Even though we are still enjoying summer, autumn is just around the corner and with it the days are getting shorter and the nights are longer. In addition to the usual time change, the return to “standard time,” as it is called in Cuba, or winter time, as it is called in other countries such as the United States.
Daylight saving time has been in effect in Cuba and the United States since March 12, 2023. Although some North American lawmakers have proposed abolishing the time change, no measure has been approved in this regard and therefore it will move clocks again in less than two months.
In most of the United States, Daylight Saving Time begins on the second Sunday in March and ends on the first Sunday in November. This year, Florida’s time change will take place at 2:00 a.m. on Sunday, November 5, with clocks set back one hour. The same thing will happen in Cuba on the same day.
In 2024, due to the leap year, daylight saving time will take an extra day to revert to daylight saving time and will be reactivated on March 10, with clocks moving forward one hour.
Time change for Cubans in Spain
Recently, the American Academy of Sleep Medicine called for a “permanent change” to the normal schedule, which we will now see in the fall, stating that “there is ample evidence of the short-term negative consequences of seasonal time changes.”

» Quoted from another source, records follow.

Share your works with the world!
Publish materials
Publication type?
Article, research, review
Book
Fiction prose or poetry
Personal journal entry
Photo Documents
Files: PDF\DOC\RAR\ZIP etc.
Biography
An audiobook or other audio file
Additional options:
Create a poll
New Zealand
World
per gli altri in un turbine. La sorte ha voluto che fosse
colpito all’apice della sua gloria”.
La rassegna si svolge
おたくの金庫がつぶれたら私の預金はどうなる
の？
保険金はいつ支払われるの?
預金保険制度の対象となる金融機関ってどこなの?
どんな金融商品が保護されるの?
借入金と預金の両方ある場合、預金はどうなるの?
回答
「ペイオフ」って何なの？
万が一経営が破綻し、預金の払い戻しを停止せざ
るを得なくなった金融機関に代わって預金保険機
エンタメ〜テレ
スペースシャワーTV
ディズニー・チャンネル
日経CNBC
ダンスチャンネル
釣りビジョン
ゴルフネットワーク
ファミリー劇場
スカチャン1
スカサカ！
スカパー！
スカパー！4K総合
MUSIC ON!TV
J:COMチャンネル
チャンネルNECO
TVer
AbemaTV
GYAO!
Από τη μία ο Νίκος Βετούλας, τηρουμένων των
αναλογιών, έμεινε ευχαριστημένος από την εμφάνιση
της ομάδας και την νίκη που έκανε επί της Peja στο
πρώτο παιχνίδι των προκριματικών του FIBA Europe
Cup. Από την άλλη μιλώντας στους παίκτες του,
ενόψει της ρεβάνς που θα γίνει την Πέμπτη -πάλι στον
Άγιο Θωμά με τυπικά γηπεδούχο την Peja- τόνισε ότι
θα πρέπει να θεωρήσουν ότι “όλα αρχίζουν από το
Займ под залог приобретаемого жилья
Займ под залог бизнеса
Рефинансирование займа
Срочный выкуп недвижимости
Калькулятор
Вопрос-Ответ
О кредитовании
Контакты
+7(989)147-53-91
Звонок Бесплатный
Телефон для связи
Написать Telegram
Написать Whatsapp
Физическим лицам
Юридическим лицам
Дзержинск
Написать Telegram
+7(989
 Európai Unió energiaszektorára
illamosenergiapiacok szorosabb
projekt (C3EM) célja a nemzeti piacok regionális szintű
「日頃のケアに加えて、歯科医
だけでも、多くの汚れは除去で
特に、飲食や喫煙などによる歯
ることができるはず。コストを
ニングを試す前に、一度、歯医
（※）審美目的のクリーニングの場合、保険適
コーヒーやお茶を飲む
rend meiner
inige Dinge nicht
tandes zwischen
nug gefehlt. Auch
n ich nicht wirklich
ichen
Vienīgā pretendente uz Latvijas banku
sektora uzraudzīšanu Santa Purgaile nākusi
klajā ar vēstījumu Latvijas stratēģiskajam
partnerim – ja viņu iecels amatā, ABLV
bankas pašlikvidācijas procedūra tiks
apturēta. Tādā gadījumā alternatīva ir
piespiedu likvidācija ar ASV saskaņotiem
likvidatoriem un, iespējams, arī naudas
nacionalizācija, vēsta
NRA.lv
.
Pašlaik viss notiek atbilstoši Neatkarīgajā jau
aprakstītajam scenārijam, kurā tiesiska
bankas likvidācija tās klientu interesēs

In addition, they do not take place on the same day in all countries. For example, Cubans in Spain, one of the places with the most emigrants of this nationality in the world, will not change their watches on the same day as in Cuba or Florida.
In Spain, as in the rest of the European Union, the time will switch to winter time in the early hours of Sunday, October 29, 2023. The clocks are set back one hour at 2:00 a.m., meaning that citizens can sleep an hour longer that day.